--- Texto ---
..........

PD: Cinéfilos, no todo está perdido; este martes 21 es la última conferencia, sobre Martin Scorsese. Facultad de Comunicaciones y Letras UDP, Vergara 240, 18:30 horas. Avíspese aquí 










3 de junio de 2011

Conocerás al hombre de tus sueños: Woody is back

Mea culpa. No tengo excusas para defender mi evidente período de flojera creativa, ni tampoco quiero hacerlo; lo importante, queridos cinéfilos, es que he vuelto. Y qué mejor regreso que de la mano -que alguna vez estreché- del señor Woody Allen. Sí señores, el octogenario la hizo de nuevo. Él, que cada día está más senil y mañoso pero sigue dándose el lujo de hacer una película por año, refresca la agonizante cartelera chilensis con su penúltima película Conocerás al hombre de tus sueños.

Como la gran salida nocturna de la semana, partimos al cine con mi galán (pobre, ha tenido una sobredosis de Woody en los últimos dos años) y una pareja de amigos; ella, mi partner en lo que al director gringo se refiere (y con quién acuñé el término “sensación Woody”, calificativo que inquieta a nuestros cercanos y que alguna vez explicaré); él, menos pasional para sus juicios, pero con una premisa a cuestas: “mientras no aparezca Woody , todo bien. Si aparece, me quedo dormido”. Excelente apreciación, my friend. Es que en el universo del director coexisten dos tipos de películas; en las que aparece en pantalla, y en las que no. Para algunos, la primera opción puede ser insufrible. Para otros, he ahí la gracia del asunto.

..........

--- Extracto de datos ---
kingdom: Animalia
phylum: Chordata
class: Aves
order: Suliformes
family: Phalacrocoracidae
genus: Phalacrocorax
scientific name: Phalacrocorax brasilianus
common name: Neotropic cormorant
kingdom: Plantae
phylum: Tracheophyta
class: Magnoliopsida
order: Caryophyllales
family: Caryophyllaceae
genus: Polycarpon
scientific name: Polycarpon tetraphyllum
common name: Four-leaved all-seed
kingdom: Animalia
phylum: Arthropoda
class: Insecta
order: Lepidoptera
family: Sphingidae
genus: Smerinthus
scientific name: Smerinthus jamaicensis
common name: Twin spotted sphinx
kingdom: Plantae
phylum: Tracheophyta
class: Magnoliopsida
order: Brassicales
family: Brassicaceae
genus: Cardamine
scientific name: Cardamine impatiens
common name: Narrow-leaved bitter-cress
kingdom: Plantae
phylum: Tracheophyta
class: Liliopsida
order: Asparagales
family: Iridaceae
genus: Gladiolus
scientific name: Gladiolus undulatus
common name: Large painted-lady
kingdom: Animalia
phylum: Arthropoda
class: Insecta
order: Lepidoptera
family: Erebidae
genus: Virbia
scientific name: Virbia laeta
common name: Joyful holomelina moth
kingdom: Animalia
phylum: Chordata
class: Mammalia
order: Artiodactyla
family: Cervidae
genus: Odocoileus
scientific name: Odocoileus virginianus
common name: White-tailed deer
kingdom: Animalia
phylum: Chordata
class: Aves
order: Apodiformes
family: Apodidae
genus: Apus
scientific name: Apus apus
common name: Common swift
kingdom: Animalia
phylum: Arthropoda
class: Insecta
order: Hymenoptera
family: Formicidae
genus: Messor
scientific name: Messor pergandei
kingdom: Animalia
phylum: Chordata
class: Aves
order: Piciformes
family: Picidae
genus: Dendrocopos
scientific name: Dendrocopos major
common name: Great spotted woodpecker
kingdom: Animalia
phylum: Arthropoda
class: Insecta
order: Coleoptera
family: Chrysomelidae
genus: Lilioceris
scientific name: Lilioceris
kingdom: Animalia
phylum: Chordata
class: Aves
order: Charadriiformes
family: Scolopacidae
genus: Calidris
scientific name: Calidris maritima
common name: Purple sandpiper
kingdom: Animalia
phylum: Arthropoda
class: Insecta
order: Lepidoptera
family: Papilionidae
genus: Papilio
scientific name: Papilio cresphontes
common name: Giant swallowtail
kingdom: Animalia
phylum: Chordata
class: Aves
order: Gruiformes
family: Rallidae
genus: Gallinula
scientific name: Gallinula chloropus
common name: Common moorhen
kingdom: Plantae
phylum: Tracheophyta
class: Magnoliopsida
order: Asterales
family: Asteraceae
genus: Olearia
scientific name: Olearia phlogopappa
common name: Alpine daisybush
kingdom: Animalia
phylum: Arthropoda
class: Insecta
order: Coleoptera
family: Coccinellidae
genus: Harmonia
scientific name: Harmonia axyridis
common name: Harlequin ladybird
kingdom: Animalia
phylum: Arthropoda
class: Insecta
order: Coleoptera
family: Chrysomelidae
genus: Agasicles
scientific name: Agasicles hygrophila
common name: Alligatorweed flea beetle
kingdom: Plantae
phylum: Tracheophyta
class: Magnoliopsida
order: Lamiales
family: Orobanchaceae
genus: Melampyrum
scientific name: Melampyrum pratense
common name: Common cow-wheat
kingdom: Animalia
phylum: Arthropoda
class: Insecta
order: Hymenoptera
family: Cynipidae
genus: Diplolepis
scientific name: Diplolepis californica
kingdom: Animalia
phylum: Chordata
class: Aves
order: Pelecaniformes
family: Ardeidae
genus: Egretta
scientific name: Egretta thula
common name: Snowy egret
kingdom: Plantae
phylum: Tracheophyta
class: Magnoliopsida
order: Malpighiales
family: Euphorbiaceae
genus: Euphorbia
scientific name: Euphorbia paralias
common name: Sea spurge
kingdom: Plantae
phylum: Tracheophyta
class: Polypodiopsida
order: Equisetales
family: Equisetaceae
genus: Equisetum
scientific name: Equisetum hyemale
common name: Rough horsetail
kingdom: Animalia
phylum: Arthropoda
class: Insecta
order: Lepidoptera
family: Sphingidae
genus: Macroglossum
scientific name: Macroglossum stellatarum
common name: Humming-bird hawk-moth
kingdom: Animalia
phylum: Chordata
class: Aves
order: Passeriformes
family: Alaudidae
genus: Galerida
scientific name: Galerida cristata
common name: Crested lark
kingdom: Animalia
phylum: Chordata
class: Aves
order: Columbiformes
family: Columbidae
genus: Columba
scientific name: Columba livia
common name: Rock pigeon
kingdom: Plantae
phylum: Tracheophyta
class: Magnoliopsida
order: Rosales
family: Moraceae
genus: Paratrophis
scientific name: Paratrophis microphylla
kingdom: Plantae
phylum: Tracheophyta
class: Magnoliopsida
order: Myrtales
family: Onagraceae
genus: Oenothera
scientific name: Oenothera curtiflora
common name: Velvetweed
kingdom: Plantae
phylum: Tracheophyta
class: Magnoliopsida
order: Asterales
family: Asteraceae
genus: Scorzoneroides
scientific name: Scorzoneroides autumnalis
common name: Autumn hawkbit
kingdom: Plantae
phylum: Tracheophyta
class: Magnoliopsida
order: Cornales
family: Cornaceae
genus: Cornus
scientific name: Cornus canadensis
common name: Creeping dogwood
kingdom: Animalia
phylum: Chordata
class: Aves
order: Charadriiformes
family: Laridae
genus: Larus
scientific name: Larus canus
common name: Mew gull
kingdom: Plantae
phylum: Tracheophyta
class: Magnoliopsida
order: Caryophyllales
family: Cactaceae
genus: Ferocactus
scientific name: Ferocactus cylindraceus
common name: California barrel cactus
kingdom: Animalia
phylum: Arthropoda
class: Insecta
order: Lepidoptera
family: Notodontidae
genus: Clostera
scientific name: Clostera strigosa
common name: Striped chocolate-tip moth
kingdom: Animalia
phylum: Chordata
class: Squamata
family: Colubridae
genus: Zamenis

..........

--- Tareas ---
A. ¿Cómo se dice en inglés esta oración del texto: «Es que en el universo del director coexisten dos tipos de películas; en las que aparece en pantalla, y en las que no.»?
B. Responde estas preguntas sobre el texto:
(i) ¿Sobre quién trata la última conferencia anunciada en la posdata?
(ii) ¿Qué fecha lleva la entrada?
(iii) ¿Con qué película de Woody Allen se refresca la cartelera, según el texto?
El listado es material aparte y no tiene relación con el texto.

--- Respuestas ---
A. The thing is, in the director's universe two kinds of films coexist: those in which he appears on screen, and those in which he doesn't.

B.
(i) Sobre Martin Scorsese.
(ii) 3 de junio de 2011.
(iii) Con «Conocerás al hombre de tus sueños».